As the Chofetz Chaim left the passport office he commented to the person accompanying him that the incident epitomized the essence of Golus.

He added that this began when our grandfather Yaakov Avinu was accused by Lavan of stealing from him, Yaakov Avinu went into a long emotional answer justifying his actions. He explained how he worked in the freezing cold and with the sun beating on him. In twenty years he never missing a day of work and never lost any of Lavan’s sheep. He explained how it was he who increased Lavan’s flock to astounding numbers. Yaakov delineated the progression of Lavan’s rags to riches, proving that it was Yaakov’s sweat and tears that were the true catalyst to Lavan’s success.

But Yaakov might have been talking to the wall, for all the impact his words had. Lavan was unfazed. The explanations were a waste of his precious words. Lavan responded “Habanim banai, habanos benosai…The sons are my sons and the daughters are my daughters and everything you have is mine! It is all mine!”

Lavan has set the standard for how we are dealt with by the nations of the world until Moshiach comes: “I have no interest in what you have to say. It’s all mine. You are a Jew in Golus; you have no rights! Your villains are my heroes, your security is impingement, your land is my land, your wealth is my wealth!”

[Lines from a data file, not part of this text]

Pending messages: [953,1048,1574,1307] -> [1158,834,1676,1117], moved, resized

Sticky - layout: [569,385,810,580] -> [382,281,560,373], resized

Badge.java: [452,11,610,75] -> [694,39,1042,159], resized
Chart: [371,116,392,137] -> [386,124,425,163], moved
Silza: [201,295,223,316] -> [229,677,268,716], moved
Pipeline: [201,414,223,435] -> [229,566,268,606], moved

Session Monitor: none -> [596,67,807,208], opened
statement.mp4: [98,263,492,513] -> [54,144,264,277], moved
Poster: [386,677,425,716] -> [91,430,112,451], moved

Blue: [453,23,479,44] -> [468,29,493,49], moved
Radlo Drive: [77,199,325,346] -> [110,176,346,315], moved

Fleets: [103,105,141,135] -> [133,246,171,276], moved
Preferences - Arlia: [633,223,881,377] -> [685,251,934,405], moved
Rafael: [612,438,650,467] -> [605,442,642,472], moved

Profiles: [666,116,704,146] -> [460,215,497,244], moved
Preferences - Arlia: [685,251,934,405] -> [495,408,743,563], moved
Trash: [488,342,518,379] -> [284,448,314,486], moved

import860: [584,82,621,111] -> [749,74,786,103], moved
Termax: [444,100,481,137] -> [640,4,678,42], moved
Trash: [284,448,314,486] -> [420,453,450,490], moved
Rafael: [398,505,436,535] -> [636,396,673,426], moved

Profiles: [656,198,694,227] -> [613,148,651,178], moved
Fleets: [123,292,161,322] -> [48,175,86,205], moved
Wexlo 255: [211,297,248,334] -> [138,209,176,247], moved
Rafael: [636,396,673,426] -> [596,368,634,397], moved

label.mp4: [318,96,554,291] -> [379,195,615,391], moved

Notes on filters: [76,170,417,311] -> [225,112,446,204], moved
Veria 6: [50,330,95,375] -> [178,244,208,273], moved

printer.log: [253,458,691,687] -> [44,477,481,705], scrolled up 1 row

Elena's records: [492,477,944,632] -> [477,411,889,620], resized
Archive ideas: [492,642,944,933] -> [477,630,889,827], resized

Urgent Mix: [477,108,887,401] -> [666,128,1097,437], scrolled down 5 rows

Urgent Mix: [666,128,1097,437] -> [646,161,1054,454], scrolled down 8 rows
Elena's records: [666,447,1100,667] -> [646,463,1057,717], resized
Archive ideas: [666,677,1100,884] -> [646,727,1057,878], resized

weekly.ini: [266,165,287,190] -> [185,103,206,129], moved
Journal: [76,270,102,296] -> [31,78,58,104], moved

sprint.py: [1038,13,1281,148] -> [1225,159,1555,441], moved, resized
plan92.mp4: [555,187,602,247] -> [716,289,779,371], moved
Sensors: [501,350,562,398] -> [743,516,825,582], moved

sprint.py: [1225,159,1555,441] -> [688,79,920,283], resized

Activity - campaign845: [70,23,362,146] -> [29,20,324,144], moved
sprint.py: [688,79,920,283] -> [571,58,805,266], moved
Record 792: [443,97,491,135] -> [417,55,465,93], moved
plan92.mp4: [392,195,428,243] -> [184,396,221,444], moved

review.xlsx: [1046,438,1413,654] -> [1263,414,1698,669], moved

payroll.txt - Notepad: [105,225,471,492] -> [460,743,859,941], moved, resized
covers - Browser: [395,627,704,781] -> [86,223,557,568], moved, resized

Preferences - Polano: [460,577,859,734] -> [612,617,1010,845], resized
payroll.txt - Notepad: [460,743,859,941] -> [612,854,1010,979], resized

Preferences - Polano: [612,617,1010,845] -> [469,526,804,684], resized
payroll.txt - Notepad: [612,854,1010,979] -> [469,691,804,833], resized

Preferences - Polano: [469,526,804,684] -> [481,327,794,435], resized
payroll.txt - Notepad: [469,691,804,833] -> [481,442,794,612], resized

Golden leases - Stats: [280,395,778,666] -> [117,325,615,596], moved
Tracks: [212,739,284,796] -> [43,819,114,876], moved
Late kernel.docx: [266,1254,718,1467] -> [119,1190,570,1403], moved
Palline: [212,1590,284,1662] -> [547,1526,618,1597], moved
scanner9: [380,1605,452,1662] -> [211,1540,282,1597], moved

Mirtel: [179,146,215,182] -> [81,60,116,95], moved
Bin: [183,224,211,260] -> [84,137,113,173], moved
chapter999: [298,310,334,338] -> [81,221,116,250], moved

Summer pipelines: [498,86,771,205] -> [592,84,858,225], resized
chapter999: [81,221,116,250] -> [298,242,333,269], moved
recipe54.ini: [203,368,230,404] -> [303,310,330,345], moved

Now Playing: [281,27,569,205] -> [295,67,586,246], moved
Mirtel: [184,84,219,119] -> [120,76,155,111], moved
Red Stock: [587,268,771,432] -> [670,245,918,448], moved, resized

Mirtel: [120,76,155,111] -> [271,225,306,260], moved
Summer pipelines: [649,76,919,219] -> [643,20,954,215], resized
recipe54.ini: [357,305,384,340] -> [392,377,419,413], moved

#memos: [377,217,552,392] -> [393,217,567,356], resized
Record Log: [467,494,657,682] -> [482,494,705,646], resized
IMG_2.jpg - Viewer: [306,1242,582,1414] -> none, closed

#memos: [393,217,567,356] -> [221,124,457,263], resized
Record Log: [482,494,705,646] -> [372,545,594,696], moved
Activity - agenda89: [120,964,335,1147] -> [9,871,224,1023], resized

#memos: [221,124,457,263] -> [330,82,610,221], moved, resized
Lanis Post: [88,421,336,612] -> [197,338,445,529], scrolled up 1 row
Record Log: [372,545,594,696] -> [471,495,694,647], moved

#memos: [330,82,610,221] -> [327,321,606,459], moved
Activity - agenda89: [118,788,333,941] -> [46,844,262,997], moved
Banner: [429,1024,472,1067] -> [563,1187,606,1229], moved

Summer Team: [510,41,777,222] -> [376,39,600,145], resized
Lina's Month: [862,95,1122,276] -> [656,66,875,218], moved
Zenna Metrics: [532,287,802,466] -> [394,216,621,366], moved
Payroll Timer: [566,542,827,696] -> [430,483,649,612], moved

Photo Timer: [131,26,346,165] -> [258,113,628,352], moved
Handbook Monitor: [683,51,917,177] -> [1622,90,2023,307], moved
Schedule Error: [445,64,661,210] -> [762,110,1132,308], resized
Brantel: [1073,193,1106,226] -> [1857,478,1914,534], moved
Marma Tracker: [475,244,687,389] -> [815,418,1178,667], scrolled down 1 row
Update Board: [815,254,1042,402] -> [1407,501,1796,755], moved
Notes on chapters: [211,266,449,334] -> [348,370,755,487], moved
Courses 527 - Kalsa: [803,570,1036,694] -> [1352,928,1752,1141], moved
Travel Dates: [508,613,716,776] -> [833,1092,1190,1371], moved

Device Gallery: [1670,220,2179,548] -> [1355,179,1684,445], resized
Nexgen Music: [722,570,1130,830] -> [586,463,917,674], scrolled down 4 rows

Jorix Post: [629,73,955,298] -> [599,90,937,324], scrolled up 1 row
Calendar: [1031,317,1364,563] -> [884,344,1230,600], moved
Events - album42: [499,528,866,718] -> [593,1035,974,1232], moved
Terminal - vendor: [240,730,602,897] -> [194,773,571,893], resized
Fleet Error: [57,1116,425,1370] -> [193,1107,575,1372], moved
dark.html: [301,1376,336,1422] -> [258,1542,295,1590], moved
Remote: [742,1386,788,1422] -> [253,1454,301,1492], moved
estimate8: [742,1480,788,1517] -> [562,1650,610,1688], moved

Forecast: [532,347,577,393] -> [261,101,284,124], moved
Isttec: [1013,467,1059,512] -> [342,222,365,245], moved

And though certainly we know that in terms of oppression, this Golus is better than any Klal Yisroel has endured and we are very appreciative of that; But Golus it is. And since it is so comfortable here, we may have forgotten that we are in exile. If anything good can come out of the present situation it is that we recognize that we are far from our home.

In order to work our way out of Golus, first we have to recognize that we are in Golus.

What more has to change for us to wake up and realize the true state of affairs? Let’s not delude ourselves into thinking that anyone really cares about the justice of our cause. Let’s think about the causes of Golus and recognize that it is a Halacha that Eisav Sonei LeYaakov.

We recently learned Parshas Vayeirah which tells of the birth of Yishmael, “Vehoo yihiyeh pereh adam, yado bakol veyad kol boh.” The Pirkei D’Reb Eliezer explains the name Yishmael to hint that “Yishma Keil.” Hashem will listen to the prayers of the Jewish people in the period leading up to the coming of Moshiach, when they will cry out from the pain Yishmael’s offspring inflicts upon them.

In the same parsha, Hakadosh Boruch Hu promises Avrohom Avinu that if he and his children keep His bris and follows the mitzvos, they will return to Eretz Yisroel.
“Ahl Tir’ee Tolaas Yaakov, have no fear you lowly children of Yaakov,” who, like a lowly worm, have no physical strength. “Your only true strength is with your mouths, with Tefillah…. “Vegoaleich Kedosh Yisroel,” your redeemer is Hakadosh Boruch Hu.

The road to salvation is through utilizing the Kol Yaakov to pray that Hakadosh Boruch Hu has rachmanus on us and sees fit to send us Moshiach to return us to Yerushalayim. The way to see justice done is by having serious kavana when we say three times a day in Shemonah Esrei: “Veleyerushalayim Ircha Berachamim Toshuv.”
May we be zoche to see the realization of the prayer “Vechol Harisha K’rega Tovaid. Vechol Oyvei Amchah Meheirah Yikoreisu.”

And perhaps, that bracha will come true for us when we come to the realization that our hope lies not in the Malshinim, those who deliver the warped lies called “news.” When we realize that we can place no tikva in the words of the Malshinim, we will merit to see the krisas oiyvim and the humbling of all our enemies.

The reporting will only change when we realize it is up to us to change the perception of the world through our actions that bring the Geulah. The Chiracs of the world will only change their tune when we change ours, when we pray with thought, introspection and serious Kavanah for the redemption to finally arrive, and bring an end to the Golus with all its injustice.

So instead of writing a letter to the editor of the New York Times and instead of calling up talk shows, let us better use our writing and speaking skills to help others. Let us use our energy to help prepare the world for the coming of Moshiach.

On that long-awaited day of reckoning when true justice will finally be meted out, all wrongs will be righted, the guilty will suffer retribution, and true independence will be ushered in for the Jewish people.